Well, when you are actually in a constant radius turn at any speed, you are always turning the handlebars in the direction you are turning.
Countersteering is used to impart roll velocity to the bike one way or another.
So at low speed, the gyro forces are so low, that you really dont need to countersteer to roll the bike over, your body weight will do it. At high speed, you need to countersteer to roll the bike over, but once in the turn, you'll still be steering the direction you're going.
However, another caveat. If you get on that superbike, get it rolling at 5 mph, and sit bolt upright and dont move your body at all, if you steer left, the bike will tip right, and you'll immediately have to start steering right to catch the bike.
The physics behind countersteering are actually pretty straighforward and well understood (despite what that bloke on the no-bs bike page says).
A bike tyre, the same as a car tyre, generates a lateral force when it has slip angle. So if you're going along in a straight line and you turn the bars left, the front tyre will generate a leftward force, AT GROUND LEVEL.
But the centre of gravity of the bike and rider is waaaay above ground level, so this force actually generated a rotation force, but a leftward force below the cog causes the bike and rider to rotate rightwards, tipping the bike into a right hand turn.
At this point, if you just kept the bars pointing slightly left, the front wheel will carry on creating a leftward force, you'll keep tipping right, and in about 0.3 secs be skidding along the black stuff on your pants. So as the bike starts to tip over, you instinctively start to steer right (caster helps I think), which starts to generate a rightwards force, which wants to tip you leftwards, thus slowing down your rightwards tip.

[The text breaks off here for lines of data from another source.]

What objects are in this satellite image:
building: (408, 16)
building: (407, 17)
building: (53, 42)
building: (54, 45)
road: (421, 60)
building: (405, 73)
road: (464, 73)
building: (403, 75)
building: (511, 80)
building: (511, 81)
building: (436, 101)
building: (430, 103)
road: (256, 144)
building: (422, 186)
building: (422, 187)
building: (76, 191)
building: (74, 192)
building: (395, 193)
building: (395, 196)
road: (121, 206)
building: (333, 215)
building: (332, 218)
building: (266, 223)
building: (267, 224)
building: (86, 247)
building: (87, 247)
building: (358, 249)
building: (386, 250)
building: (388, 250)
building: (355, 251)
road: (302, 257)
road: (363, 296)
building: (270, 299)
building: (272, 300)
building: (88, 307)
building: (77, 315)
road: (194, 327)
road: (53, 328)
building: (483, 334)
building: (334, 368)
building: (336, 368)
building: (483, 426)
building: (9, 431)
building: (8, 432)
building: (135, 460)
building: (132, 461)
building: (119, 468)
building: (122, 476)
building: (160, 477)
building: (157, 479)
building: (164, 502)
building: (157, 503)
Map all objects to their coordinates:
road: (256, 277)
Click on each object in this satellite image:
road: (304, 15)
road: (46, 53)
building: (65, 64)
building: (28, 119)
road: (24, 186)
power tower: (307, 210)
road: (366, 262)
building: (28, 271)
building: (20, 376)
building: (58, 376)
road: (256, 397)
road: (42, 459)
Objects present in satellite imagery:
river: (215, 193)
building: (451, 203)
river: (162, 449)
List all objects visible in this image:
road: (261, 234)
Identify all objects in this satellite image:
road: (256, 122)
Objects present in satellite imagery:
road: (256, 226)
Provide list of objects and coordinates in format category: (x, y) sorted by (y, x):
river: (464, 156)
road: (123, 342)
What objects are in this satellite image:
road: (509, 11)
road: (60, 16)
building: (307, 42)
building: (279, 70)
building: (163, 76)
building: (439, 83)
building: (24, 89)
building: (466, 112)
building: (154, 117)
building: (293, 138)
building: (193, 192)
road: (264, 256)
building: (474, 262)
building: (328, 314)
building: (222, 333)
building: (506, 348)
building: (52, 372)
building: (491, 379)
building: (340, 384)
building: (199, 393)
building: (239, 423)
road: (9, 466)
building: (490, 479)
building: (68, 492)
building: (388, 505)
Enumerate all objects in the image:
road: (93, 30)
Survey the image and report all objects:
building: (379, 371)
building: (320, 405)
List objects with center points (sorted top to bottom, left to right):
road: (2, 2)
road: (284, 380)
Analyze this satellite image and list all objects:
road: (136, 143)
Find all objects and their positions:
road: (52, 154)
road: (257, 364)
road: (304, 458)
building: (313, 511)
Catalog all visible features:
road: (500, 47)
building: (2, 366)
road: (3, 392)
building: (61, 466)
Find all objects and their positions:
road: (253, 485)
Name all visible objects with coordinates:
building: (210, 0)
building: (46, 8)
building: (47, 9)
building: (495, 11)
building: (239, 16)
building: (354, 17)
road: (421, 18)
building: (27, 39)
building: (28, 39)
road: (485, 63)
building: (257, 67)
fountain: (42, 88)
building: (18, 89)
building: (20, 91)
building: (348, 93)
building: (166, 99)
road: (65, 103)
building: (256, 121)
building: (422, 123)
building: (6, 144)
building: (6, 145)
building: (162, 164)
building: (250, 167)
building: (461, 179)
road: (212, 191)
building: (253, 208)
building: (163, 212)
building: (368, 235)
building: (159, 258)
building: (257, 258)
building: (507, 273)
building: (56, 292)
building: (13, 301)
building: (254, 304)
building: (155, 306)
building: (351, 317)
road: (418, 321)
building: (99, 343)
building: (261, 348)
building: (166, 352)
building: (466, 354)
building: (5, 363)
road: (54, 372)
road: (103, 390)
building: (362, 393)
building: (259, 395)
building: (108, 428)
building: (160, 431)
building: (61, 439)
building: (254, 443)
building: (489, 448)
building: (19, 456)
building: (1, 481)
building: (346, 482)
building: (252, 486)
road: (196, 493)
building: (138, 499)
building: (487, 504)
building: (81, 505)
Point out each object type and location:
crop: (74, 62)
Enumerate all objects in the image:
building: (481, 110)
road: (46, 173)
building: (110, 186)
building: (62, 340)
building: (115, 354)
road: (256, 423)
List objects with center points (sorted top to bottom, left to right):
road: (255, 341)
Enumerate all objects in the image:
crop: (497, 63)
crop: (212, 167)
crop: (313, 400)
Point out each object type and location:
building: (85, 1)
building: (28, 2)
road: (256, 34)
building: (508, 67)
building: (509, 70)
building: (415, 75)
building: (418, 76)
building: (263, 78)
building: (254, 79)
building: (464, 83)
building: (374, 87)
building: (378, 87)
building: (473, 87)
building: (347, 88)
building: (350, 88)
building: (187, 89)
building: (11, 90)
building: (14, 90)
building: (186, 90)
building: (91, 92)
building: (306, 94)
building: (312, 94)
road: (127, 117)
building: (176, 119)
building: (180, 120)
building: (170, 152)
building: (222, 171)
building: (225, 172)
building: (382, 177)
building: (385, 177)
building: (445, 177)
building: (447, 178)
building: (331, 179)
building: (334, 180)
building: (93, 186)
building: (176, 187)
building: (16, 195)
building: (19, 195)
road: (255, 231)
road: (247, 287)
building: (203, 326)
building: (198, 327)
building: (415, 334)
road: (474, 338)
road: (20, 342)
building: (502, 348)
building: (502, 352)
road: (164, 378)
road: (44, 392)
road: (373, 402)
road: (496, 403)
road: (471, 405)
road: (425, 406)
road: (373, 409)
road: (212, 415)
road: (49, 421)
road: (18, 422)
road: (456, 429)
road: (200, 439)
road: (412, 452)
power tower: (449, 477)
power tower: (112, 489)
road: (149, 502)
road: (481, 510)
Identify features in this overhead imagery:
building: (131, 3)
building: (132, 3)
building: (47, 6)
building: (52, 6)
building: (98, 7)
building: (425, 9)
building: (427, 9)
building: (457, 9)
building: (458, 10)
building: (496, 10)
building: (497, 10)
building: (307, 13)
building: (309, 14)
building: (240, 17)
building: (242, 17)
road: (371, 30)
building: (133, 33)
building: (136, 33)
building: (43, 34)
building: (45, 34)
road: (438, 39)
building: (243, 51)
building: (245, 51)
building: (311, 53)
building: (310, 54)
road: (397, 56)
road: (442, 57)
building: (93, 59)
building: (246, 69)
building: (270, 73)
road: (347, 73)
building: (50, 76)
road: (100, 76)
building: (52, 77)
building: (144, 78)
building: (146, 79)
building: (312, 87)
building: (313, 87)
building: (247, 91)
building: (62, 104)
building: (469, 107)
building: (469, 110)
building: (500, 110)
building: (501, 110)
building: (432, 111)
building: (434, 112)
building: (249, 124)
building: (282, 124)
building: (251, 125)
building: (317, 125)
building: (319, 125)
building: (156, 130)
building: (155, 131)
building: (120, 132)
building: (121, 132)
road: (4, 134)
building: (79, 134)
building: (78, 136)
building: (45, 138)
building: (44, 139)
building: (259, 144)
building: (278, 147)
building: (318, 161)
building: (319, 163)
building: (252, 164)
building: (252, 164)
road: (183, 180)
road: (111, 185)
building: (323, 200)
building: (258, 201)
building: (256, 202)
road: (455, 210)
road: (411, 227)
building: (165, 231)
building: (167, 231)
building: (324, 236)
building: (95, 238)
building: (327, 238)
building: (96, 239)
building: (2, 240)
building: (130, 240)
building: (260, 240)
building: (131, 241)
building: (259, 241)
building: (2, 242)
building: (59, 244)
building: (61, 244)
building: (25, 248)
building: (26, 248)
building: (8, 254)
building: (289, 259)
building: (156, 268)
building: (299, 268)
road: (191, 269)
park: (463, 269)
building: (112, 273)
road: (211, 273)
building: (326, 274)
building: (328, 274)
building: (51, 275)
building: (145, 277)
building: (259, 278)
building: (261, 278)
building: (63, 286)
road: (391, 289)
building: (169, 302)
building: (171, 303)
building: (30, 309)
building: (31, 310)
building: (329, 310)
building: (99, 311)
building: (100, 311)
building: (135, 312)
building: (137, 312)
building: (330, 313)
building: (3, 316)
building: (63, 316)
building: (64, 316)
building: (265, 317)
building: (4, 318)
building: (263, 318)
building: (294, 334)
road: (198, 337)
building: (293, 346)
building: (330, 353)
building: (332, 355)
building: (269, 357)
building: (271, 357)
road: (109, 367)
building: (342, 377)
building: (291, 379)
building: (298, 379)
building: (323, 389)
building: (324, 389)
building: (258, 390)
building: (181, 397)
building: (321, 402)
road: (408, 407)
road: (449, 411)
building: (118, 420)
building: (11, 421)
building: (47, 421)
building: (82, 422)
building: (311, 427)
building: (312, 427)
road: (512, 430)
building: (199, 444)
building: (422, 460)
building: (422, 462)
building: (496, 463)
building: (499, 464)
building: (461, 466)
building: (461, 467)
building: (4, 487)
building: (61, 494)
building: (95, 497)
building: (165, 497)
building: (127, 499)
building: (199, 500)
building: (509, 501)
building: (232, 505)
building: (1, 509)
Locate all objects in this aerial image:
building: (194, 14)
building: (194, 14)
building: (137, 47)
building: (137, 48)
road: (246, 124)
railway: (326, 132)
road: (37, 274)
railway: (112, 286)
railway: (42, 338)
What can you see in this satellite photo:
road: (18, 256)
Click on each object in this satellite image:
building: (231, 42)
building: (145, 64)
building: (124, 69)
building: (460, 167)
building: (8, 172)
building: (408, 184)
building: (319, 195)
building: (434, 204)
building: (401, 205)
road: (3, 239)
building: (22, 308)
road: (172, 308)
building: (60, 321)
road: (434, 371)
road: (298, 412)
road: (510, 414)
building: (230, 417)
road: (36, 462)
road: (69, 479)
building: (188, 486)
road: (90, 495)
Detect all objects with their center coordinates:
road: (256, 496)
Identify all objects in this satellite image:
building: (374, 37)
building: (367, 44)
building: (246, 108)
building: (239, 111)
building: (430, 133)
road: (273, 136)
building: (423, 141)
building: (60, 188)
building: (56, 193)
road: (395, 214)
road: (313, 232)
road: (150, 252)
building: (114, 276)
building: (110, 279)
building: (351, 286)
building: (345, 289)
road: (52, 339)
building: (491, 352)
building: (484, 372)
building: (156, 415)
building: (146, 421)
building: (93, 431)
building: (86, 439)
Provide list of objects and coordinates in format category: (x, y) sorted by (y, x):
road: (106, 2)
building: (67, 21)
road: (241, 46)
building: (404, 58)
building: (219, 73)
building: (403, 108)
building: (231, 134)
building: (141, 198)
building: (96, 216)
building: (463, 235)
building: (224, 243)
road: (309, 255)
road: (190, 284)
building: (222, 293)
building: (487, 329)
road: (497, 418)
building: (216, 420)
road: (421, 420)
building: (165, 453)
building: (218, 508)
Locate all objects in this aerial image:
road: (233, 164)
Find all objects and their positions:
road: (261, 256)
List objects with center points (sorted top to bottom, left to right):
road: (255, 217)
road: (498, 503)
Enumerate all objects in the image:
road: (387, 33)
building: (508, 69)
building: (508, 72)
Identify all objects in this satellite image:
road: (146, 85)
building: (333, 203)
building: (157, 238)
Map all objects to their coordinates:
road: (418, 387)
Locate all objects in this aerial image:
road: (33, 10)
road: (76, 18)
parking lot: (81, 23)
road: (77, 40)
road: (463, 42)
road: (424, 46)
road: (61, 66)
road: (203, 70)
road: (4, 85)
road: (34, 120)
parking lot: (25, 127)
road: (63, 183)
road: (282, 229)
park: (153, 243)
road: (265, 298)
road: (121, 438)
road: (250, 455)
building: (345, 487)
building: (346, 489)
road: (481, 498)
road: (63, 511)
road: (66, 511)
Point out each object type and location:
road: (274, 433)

And then you reach a point of equilibrium where rotation force caused by the lateral force from the tyres balances with the rotation force created by your cog being off centre, and you carve a nice turn.
But you can see from that that the further off centre your COG is, the more lateral G you can pull in a turn of a given radius, hence hanging off the bike.
(NB: I've never ridden a motorcycle, I'm just a theorist, so If anyone wants to disgree based on practical experience, I'm all ears.)